A 37 ans, Omar Ibrahim possède à son actif 15 ans de carrière professionnelle, même si la passion pour l’art plastique, peinture et sculpture l’anime depuis son enfance. Venu vivre à Beyrouth en 2012, il s’est depuis installé à Paris, où il a exposé en solo pour la première fois fin janvier une série intitulée « De Beyrouth à Paris, à la recherche de Damas », soit une sélection des œuvres ayant marqué la période 2011-2015, déterminante aux niveaux personnel mais aussi professionnel.

« Quand j’étais petit, je dessinais au lieu de faire mes devoirs, s’amuse Omar Ibrahim.
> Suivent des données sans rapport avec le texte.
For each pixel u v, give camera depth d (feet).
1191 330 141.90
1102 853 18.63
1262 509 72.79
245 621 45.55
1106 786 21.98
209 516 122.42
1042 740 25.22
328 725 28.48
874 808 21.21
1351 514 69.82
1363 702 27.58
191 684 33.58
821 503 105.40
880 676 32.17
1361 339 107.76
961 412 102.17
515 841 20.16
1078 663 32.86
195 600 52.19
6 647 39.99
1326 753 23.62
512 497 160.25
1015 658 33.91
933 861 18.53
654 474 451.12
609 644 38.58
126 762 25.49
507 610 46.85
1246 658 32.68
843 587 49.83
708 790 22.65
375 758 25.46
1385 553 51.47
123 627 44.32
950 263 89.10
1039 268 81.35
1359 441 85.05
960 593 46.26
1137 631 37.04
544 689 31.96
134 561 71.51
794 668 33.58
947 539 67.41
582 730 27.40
Mais quand tu grandis dans une famille pauvre, tes parents s’inquiètent beaucoup pour ton avenir. Pour moi, l’art est quelque chose qui te porte au-delà de l’argent. C’est un style de vie, tu grandis avec, tu te vois au travers, tu guéris tes blessures avec, et au final tu en apprends beaucoup sur qui tu es vraiment et ce que nous faisons dans ce monde. » La guerre, et la nécessité de pouvoir créer dans de bonnes conditions, l’ont mené de Damas à Beyrouth, où il a rencontré Alexandre Pikiakos, entrepreneur et passionné d’art. Un an plus tard, du 22 au 25 janvier, l’artiste a pu exposer, chez son ami, son travail « De Beyrouth à Paris, à la recherche de Damas », une sorte d’extrait de journal intime de tous ses ressentis lors de ses pérégrinations forcées, du premier jour de la Révolution à son installation en France.
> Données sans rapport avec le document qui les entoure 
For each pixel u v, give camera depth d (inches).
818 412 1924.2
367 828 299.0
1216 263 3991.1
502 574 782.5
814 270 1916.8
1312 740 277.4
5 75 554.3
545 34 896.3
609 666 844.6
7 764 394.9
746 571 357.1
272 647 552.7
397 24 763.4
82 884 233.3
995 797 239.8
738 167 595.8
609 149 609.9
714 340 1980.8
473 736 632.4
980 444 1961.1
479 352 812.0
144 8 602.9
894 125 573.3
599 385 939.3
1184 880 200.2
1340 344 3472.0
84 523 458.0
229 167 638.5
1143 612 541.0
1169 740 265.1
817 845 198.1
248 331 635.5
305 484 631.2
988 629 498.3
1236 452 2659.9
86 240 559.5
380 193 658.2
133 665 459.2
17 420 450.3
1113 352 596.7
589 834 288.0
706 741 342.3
Une quête de paix et de tranquillité

« Ce titre est la question basique de ma vie, celle de trouver un foyer que j’ai perdu il y a longtemps, explique le peintre. Ce n’est pas forcément à propos de la famille ou du pays. Au-delà du concept d’appartenance, il s’agit du sentiment profond d’atteinte de la paix et de la tranquillité, loin des soucis de la vie de tous les jours. » En filigrane, on devine des drames et des questionnements liés à la situation syrienne : « Dans mon pays, on dit que “le pauvre est étranger dans son propre pays” : pour moi c’était le cas. En plus de ces quatre années de Révolution en Syrie, nous sommes nombreux à avoir dû commencer à chercher un foyer, au travers du rêve du changement, de la liberté et de la démocratie. » Après deux ans et demi loin de son pays, sa famille et son fils unique, à Beyrouth, puis depuis fin novembre à Paris, il estime « chercher encore avec passion et nostalgie le foyer, Damas, la ville qui porte nos rêves de vie agréable, les détails de la vie quotidienne que nous portons toujours sous notre peau, et entre les lignes et les couleurs de nos peintures. »
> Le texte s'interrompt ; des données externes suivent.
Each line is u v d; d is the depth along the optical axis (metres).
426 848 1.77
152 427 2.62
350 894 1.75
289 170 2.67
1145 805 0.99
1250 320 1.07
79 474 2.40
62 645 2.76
Songeur, Omar Ibrahim souhaite emporter le public de ses œuvres au-delà de leur univers : « La vie est courte, j’essaie de construire des ponts vers les autres au lieu de murs, et les autres peuvent agir de même. Chacun peut mener sa vie plus loin que l’injustice, le terrorisme, le meurtre et l’égoïsme destructeur, la rendre meilleure. Si on me considère rêveur, pourront-ils rêver avec moi et faire de ce rêve la première pierre vers un monde meilleur que celui dans lequel nous vivons ? »

Aller de l’avant

Optimiste malgré un parcours chaotique, l’artiste estime que ces voyages sont une manière pour lui de « découvrir et d’apprendre », ainsi que de créer une nouvelle atmosphère propice au développement de son propre projet, « dont j’ai rêvé la plus grande partie de ma vie mais que je n’ai pas encore atteint ». Avec l’espoir, toujours, de trouver une paix quelconque avec un nouveau foyer. « Je n’ai pas encore trouvé Damas, mais des morceaux, et je cherche le reste, ou plutôt j’essaie toujours de le créer, donc j’ai encore beaucoup à peindre, penser, et vivre ! »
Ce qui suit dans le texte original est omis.